Si la última entrega de Historias para contar fuera vista
como ejercicio de realización, obtendría una altísima puntuación:
Magda González Grau supo dotar a las narraciones de aliento suficiente
y de una caligrafía visual sugerente que trascendió la propuesta
dramática de las cuatro variaciones argumentales planteadas por la
guionista Elena Palacios bajo el provocador y nada justificado título
de Obscena intimidad.
Sobriedad y equilibrio en la conducción actoral, con notas
sobresalientes para Yolanda Pujol, Yaliene Sierra, Jorge Martínez,
Laura Ramos, Rogelio Blaín, Tamara Castellanos y Néstor Jiménez, una
banda sonora que contó con música original de Magda Rosa Galván y Juan
Antonio Leyva, y una minuciosa edición de Pável Ramírez,
complementaron la labor de la González Grau.
Los televidentes nos hallamos el último martes ante conflictos de
la vida cotidiana: la crisis de una pareja de larga data, la supuesta
disyuntiva entre ser madre y amante, los avatares sentimentales de una
pareja con un familiar de la tercera edad que requiere cuidados un
tanto especiales, y las relaciones de un discapacitado con su entorno
familiar y el inaccesible mundo exterior. Todo ello en el marco de la
vecindad de un edificio de apartamentos en la capital y dado a manera
de esbozos narrativos, sumamente condensados.

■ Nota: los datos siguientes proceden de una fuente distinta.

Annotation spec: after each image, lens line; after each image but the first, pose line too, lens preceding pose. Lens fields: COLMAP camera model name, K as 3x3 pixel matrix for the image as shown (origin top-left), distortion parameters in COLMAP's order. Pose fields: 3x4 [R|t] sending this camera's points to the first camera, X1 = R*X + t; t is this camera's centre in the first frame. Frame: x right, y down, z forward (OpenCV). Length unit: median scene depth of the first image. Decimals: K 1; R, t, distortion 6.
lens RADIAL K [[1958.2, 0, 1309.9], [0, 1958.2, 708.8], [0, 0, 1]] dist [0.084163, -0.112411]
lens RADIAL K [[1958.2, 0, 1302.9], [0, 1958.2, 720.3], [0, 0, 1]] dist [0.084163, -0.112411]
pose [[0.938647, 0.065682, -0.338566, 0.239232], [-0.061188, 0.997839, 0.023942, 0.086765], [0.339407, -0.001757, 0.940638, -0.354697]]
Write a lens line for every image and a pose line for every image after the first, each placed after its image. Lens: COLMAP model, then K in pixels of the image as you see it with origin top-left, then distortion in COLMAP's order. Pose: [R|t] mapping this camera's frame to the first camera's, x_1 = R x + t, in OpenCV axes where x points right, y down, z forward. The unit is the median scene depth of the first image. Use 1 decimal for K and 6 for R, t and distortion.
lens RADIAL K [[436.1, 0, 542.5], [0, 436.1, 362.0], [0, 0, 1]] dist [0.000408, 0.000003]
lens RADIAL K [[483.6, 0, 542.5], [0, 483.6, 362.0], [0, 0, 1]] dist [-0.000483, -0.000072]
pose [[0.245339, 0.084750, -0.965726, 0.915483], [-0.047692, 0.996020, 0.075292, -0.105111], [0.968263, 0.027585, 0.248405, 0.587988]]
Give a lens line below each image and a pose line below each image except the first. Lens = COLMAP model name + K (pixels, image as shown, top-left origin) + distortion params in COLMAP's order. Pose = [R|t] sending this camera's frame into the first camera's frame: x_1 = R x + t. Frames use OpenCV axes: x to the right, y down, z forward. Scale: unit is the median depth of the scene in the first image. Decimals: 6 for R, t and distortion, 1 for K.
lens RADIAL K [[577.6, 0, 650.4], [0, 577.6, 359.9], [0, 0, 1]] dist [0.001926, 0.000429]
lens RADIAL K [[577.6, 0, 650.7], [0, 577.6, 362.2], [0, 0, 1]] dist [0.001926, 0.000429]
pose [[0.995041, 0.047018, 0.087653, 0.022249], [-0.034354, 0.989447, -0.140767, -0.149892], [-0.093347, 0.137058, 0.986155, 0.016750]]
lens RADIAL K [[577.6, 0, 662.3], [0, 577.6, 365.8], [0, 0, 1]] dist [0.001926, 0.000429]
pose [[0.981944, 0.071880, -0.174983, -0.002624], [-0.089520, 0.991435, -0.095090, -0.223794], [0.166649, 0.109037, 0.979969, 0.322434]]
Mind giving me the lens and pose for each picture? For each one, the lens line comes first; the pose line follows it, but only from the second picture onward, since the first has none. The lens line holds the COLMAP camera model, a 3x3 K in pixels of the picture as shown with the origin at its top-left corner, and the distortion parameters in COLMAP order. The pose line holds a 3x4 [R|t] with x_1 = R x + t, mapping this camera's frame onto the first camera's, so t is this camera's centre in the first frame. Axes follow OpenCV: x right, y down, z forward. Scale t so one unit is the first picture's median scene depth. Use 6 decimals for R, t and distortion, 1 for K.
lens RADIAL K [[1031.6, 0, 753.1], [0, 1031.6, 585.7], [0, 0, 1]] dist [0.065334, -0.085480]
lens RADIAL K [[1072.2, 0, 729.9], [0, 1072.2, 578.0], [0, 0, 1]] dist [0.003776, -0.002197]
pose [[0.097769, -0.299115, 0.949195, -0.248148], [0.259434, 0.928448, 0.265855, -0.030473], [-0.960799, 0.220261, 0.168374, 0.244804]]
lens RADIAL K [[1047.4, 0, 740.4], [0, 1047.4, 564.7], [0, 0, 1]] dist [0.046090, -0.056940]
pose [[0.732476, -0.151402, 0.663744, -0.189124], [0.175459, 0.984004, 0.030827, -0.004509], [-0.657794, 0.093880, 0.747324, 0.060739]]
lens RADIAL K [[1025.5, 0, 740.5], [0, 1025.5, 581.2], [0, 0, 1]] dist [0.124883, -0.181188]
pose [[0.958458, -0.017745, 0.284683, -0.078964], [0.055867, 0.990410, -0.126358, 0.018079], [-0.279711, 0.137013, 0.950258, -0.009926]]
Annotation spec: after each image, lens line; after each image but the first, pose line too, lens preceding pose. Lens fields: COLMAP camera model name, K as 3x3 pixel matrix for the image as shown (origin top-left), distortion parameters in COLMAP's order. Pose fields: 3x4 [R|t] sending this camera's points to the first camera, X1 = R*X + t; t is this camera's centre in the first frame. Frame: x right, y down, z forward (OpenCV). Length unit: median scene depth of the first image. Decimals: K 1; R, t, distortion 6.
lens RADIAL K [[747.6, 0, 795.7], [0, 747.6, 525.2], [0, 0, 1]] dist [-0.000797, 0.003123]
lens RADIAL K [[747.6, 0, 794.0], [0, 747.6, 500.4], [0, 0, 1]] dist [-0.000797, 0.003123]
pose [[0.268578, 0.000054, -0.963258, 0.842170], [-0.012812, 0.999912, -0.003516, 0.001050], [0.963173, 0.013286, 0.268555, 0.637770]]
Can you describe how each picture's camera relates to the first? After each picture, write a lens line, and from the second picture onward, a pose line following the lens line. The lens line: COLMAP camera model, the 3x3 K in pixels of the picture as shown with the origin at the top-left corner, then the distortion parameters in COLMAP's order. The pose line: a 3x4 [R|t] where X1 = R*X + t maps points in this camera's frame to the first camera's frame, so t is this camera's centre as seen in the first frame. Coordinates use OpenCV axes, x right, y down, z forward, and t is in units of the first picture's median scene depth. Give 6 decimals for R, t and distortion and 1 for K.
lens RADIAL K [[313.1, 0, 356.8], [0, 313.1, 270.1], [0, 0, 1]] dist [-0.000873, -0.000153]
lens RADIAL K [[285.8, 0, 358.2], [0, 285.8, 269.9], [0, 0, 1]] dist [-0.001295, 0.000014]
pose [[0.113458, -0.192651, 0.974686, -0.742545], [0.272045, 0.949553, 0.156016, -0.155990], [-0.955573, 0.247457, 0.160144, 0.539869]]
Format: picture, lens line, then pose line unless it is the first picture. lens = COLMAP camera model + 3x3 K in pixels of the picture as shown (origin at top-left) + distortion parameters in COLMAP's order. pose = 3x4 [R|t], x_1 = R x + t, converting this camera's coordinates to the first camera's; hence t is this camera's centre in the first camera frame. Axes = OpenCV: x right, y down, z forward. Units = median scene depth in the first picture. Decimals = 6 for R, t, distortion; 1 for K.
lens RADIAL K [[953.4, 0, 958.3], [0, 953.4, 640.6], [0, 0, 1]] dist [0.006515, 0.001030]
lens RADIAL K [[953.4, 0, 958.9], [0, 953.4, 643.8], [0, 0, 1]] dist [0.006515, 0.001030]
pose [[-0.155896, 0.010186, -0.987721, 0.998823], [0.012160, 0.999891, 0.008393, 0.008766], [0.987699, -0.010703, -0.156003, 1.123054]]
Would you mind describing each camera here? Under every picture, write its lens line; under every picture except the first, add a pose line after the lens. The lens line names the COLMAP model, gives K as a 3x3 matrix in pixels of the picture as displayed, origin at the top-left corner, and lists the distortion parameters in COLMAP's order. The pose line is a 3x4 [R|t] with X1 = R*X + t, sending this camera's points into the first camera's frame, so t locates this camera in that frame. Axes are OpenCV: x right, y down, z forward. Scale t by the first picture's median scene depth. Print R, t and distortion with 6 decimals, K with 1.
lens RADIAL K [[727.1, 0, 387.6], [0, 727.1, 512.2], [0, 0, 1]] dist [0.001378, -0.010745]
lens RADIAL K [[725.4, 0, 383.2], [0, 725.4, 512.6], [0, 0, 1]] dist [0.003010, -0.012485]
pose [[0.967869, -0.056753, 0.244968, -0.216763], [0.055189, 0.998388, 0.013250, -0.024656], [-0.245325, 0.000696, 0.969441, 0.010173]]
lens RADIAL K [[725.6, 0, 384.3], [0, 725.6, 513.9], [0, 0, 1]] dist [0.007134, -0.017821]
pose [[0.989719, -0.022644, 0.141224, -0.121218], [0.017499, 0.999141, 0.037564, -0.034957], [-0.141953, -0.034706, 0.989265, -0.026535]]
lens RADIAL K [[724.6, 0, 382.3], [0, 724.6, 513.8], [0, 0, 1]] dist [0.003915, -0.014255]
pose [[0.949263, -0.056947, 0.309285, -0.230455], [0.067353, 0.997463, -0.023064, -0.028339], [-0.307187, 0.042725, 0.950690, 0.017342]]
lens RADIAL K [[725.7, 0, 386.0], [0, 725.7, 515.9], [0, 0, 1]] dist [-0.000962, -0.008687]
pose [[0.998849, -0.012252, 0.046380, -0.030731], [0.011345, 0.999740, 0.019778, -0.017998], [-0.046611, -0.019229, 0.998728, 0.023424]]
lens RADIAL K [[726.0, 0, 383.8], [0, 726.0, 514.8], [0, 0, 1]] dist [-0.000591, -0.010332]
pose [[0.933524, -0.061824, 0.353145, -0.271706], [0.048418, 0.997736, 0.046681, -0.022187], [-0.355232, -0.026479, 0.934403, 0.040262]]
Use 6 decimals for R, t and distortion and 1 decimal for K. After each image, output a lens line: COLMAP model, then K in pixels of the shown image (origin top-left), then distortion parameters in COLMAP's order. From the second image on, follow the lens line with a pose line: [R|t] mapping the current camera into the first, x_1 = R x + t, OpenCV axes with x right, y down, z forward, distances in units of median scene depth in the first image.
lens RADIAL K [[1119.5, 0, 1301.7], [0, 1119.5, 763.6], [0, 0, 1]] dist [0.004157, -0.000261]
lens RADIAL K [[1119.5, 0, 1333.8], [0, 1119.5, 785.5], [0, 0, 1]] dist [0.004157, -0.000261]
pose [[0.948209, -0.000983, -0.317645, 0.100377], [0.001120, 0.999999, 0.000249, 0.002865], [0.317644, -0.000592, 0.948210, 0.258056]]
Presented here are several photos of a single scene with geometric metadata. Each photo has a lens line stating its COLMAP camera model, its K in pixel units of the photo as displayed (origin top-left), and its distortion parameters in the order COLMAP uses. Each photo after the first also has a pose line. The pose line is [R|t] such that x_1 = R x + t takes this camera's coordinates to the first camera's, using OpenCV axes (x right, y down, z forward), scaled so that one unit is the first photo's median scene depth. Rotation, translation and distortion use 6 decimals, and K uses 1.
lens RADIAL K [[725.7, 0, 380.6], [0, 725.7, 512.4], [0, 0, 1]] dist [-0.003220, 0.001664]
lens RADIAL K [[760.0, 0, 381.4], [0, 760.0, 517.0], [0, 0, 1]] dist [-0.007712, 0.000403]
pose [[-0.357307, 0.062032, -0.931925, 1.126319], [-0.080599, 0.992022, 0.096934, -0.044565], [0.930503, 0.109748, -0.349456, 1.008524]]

Resultaron inquietantes los desplazamientos de los puntos de vista
asumidos para cada una de las propuestas: mientras que en las dos
primeras era visible el tratamiento desde la mujer, en el tercero la
pareja protagonista comparte esa perspectiva. En todos esos casos, el
tono reflexivo se conjugó con una representación realista, aunque
demasiado previsible, de las situaciones abordadas. No sé por qué
insistir en una faena pedagógica ante cada problema, esas lecciones
intercaladas que intentan resolver como por arte de magia los
encontronazos que depara la vida: la pareja que se recompone de la
noche a la mañana previa una sesión de autoerotismo sumamente pacata,
la muchacha que se reconcilia consigo misma luego de la terapia a dos
manos que recibe de la médico y la vecina, y el matrimonio que puede
seguir adelante gracias a la disponibilidad de una plaza en un hogar
de ancianos.
Sin embargo, la historia del cierre se salió del molde: la
pretensión poética del discurso interior de un ser gravemente aquejado
por una dolencia neurológica —del que ya sabíamos que había perdido
tiempo en la rehabilitación— entró en disonancia con el resto del
conjunto por su inverosimilitud. Evidentemente no se trataba de un
personaje como el de la película Mi pie izquierdo ni de la
excepcionalidad de un Stephen Hawking. Todo hubiera sido
creíble si la especulación hubiese partido del padre, la madre o
alguno de los familiares. De todos modos, el gran valor de ese
microcuento está en mostrar, sin teques moralizantes, un clima de
convivencia normal, sustentado por un elevado sentido de la eticidad,
en una familia que afronta un duro aletazo del destino.